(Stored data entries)
◇ ◇ ◇ ◇ ◇
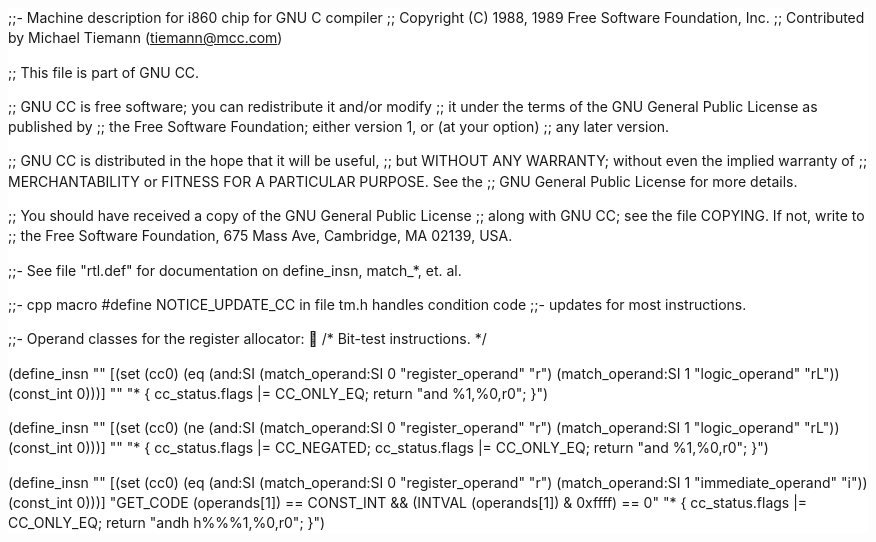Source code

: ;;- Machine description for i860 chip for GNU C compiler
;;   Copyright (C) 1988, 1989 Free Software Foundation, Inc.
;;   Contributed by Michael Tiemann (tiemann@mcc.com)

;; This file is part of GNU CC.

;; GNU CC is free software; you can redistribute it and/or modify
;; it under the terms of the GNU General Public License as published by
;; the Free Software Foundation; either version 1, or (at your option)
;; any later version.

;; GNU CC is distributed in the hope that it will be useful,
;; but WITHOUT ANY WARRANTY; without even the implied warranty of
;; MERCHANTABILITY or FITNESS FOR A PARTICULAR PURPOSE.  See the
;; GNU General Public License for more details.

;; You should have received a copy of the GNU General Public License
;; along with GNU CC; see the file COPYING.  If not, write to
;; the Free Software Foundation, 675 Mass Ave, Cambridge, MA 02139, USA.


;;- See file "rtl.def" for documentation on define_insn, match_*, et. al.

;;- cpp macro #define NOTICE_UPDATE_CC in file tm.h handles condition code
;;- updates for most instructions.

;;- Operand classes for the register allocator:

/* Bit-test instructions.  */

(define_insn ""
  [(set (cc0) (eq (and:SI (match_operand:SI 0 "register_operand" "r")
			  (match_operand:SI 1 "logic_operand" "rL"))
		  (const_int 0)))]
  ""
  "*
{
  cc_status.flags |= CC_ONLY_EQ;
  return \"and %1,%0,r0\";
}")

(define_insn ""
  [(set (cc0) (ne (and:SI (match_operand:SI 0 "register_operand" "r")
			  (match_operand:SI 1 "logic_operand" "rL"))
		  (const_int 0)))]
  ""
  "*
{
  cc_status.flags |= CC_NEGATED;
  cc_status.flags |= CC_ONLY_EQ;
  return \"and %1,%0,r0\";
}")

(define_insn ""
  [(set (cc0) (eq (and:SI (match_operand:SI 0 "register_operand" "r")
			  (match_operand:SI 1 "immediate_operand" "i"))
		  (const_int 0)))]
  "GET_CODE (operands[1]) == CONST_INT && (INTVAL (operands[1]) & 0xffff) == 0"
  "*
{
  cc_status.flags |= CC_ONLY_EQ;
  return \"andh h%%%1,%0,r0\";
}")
◇ ◇ ◇ ◇ ◇
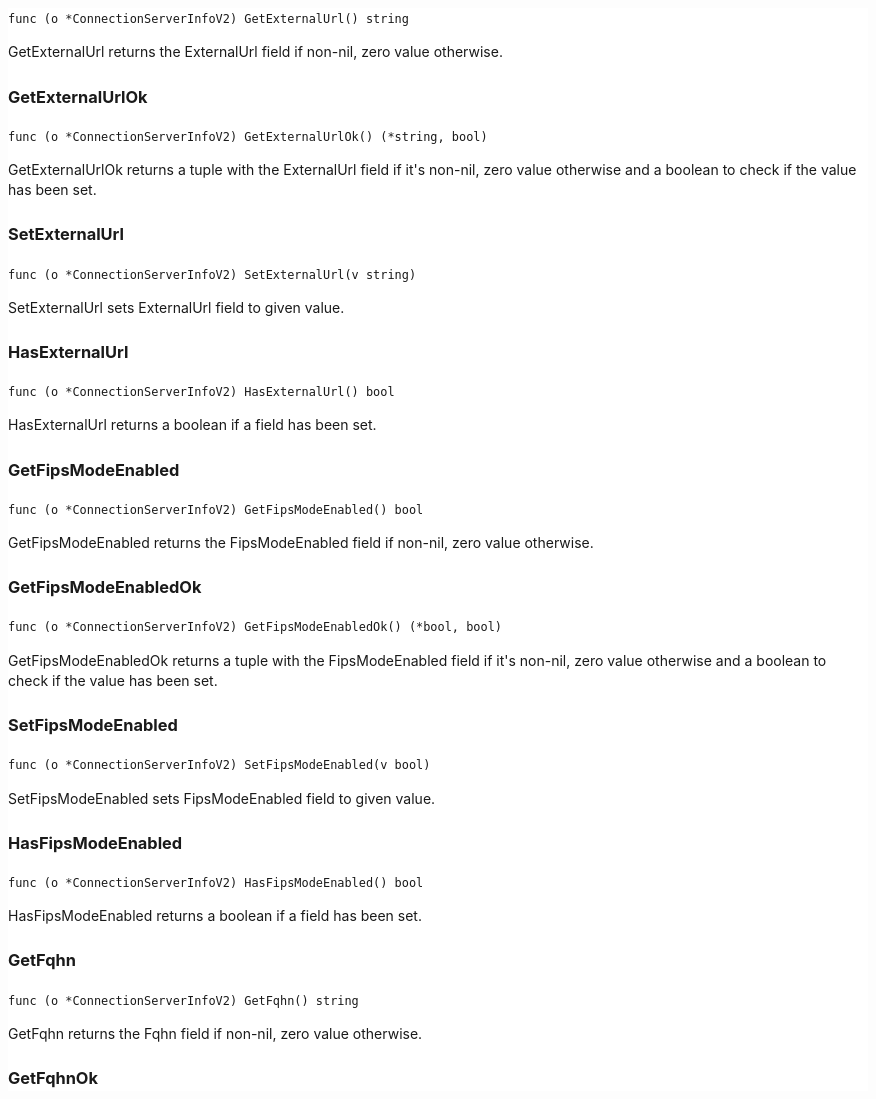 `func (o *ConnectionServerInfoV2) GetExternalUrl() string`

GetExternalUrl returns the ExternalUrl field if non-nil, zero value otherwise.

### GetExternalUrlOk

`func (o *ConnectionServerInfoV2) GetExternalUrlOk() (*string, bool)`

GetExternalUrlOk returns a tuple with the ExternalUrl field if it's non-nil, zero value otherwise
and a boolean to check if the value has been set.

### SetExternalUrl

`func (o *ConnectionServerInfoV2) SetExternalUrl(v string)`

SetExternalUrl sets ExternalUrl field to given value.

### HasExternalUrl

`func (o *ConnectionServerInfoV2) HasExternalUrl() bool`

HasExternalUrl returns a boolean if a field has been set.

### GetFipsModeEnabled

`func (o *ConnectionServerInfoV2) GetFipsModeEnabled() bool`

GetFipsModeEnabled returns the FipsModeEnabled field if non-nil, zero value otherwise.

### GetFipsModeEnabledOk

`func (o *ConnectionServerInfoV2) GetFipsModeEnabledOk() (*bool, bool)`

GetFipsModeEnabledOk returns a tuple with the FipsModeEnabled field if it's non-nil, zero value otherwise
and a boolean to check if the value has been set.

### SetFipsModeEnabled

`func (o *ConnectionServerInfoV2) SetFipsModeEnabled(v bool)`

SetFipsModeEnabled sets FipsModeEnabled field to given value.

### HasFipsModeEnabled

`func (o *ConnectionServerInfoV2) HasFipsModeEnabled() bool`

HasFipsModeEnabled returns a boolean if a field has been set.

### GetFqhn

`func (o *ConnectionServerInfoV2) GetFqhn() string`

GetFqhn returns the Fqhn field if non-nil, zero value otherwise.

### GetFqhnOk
◇ ◇ ◇ ◇ ◇
| JOB |
Text only, no pictures: please print exactly the lines above from the line with "Source code" up to and including the line with "match_*, et. al.", and nothing else.

| ANSWER SECTION |
Source code

: ;;- Machine description for i860 chip for GNU C compiler
;;   Copyright (C) 1988, 1989 Free Software Foundation, Inc.
;;   Contributed by Michael Tiemann (tiemann@mcc.com)

;; This file is part of GNU CC.

;; GNU CC is free software; you can redistribute it and/or modify
;; it under the terms of the GNU General Public License as published by
;; the Free Software Foundation; either version 1, or (at your option)
;; any later version.

;; GNU CC is distributed in the hope that it will be useful,
;; but WITHOUT ANY WARRANTY; without even the implied warranty of
;; MERCHANTABILITY or FITNESS FOR A PARTICULAR PURPOSE.  See the
;; GNU General Public License for more details.

;; You should have received a copy of the GNU General Public License
;; along with GNU CC; see the file COPYING.  If not, write to
;; the Free Software Foundation, 675 Mass Ave, Cambridge, MA 02139, USA.


;;- See file "rtl.def" for documentation on define_insn, match_*, et. al.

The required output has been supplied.